Memory eternal to him! May the Risen Lord grant him eternal rest!

Nikita Struve was born in 1931 in a family of Russian immigrants living in the Parisian suburb of Boulogne. He was a grandson of the famous politician Peter Struve who had left Russia following the 1917 revolution.

A Sorbonne graduate, he taught Russian there and was Emeritus Professor at the University Paris X-Nanterre. He successfully defended a PhD thesis on Osip Mandelshtam. In 1960, his elder brother met Andrei Blum (who was to become Metropolitan Anthony of Sourozh), which served to introduce Nikita to the Russian Student Christian Movement (RSCM) that brought together Russian-speaking young Christians living in Europe. He was Editor-in-Chief of the Russian Christian Movement’s ‘Vestnik’ (‘Le Messager’), the oldest Russian journal abroad that had been first published in 1925 as an RSCM information bulletin. It was ‘Vestnik’ that published the first article by Fr. Georgy Kochetkov ‘Becoming Part of the Church and Confessing the Church in the Church’ under the pen-name ‘Nikolai Gerasimov’ thought up by Struve himself. In 1978, Nikita Struve became Director of the Parisian publishing house YMCA-Press that made available to the world (and Soviet Russia) books by Sergius Bulgakov and Nikolai Berdyaev, protopresbyters Alexander Schmemann and Nicholas Afanasiev, along with many other Russian thinkers and writers. In the early 1970-s, for the first time in the West, YMCA-Press published Solzhenitsin’s ‘August 1914’ and ‘The Gulag Archipelago’.
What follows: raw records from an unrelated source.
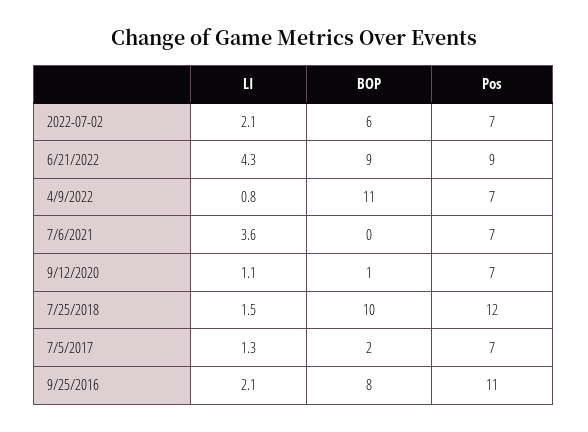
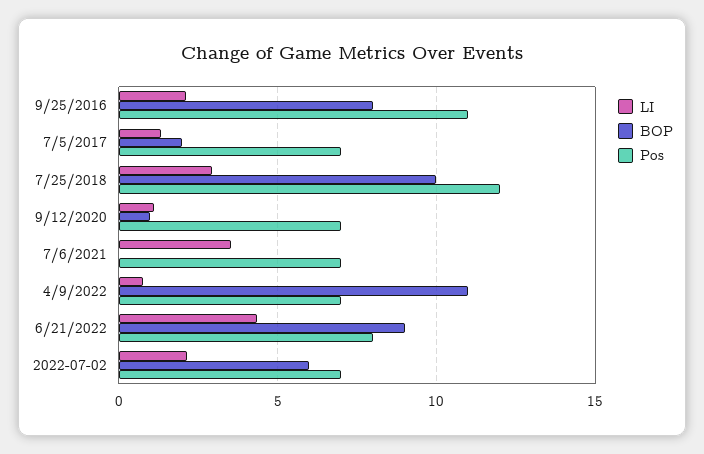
  {
    "LI": {
      "2022-07-02": 2.1,
      "6/21/2022": 4.3,
      "4/9/2022": 0.8,
      "7/6/2021": 3.6,
      "9/12/2020": 1.1,
-     "7/25/2018": 1.5,
+     "7/25/2018": 3,
      "7/5/2017": 1.3,
      "9/25/2016": 2.1
    },
    "BOP": {
      "2022-07-02": 6,
      "6/21/2022": 9,
      "4/9/2022": 11,
      "7/6/2021": 0,
      "9/12/2020": 1,
      "7/25/2018": 10,
      "7/5/2017": 2,
      "9/25/2016": 8
    },
    "Pos": {
      "2022-07-02": 7,
-     "6/21/2022": 9,
+     "6/21/2022": 8,
      "4/9/2022": 7,
      "7/6/2021": 7,
      "9/12/2020": 7,
      "7/25/2018": 12,
      "7/5/2017": 7,
      "9/25/2016": 11
    }
  }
It was in 1990 that Struve visited Russia for the first time bringing with him a collection of samizdat literature – thousands of books and magazines that went to our libraries. In 1991, he launched the Moscow publishing house ‘Russky Put’ [‘Russian Way’] that carried out the majority of its work in the same spirit as YMCA-Press. Nikita Struve was an SFI trustee, participated in research and theology conferences held by the Institute and supported the Transfiguration Brotherhood’s ecclesiastical activities even throughout the years when the movement was being openly persecuted.

He was greatly influenced by his exposure to the best members of the Russian émigré community including Ivan Bunin, Aleksey Remizov, Boris Zaitsev, Semyon Frank and Nikolai Berdyaev. He authored the French-language research ‘70 Years of the Russian Immigration’. He also published an anthology of the Russian Gold and Silver Age poetry featuring his own translations of poems by Pushkin, Lermontov, Fet, Akhmatova and other authors into French.